Reproduce the material below with "chart" swapped for "graph" and nothing else changed. Omit the pictures from your answer.

Rendered chart images
=-=-=-=-=

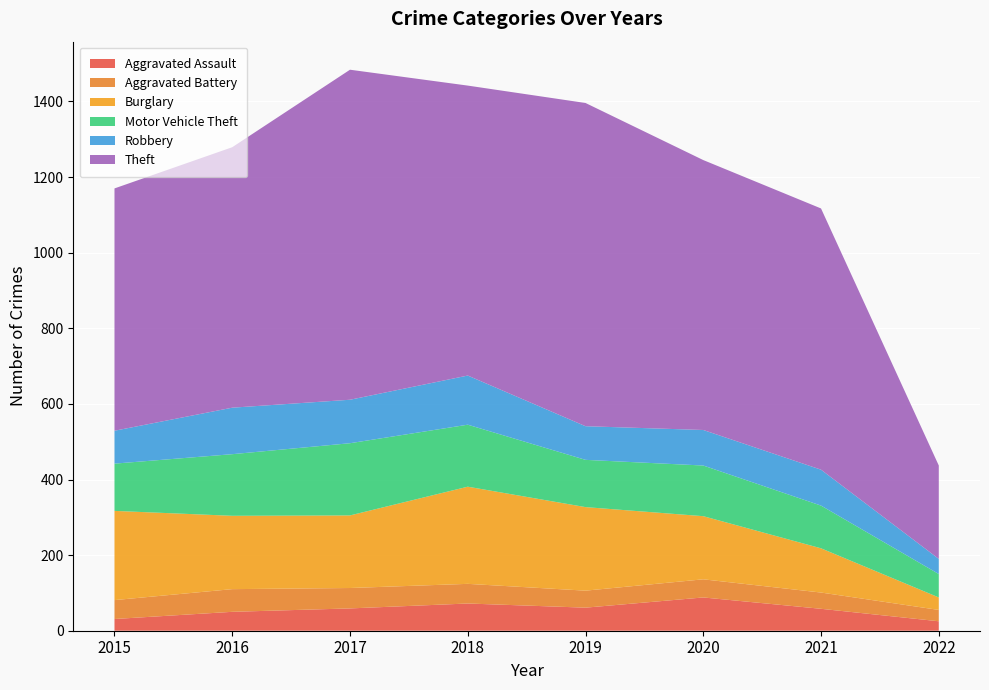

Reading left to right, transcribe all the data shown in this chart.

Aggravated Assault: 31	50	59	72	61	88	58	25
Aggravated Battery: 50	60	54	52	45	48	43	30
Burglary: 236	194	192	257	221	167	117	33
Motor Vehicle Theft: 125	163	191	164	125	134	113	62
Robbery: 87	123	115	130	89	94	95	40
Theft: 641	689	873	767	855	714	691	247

=-=-=-=-=

Reply to the exercise.
Reading left to right, transcribe all the data shown in this graph.

Aggravated Assault: 31	50	59	72	61	88	58	25
Aggravated Battery: 50	60	54	52	45	48	43	30
Burglary: 236	194	192	257	221	167	117	33
Motor Vehicle Theft: 125	163	191	164	125	134	113	62
Robbery: 87	123	115	130	89	94	95	40
Theft: 641	689	873	767	855	714	691	247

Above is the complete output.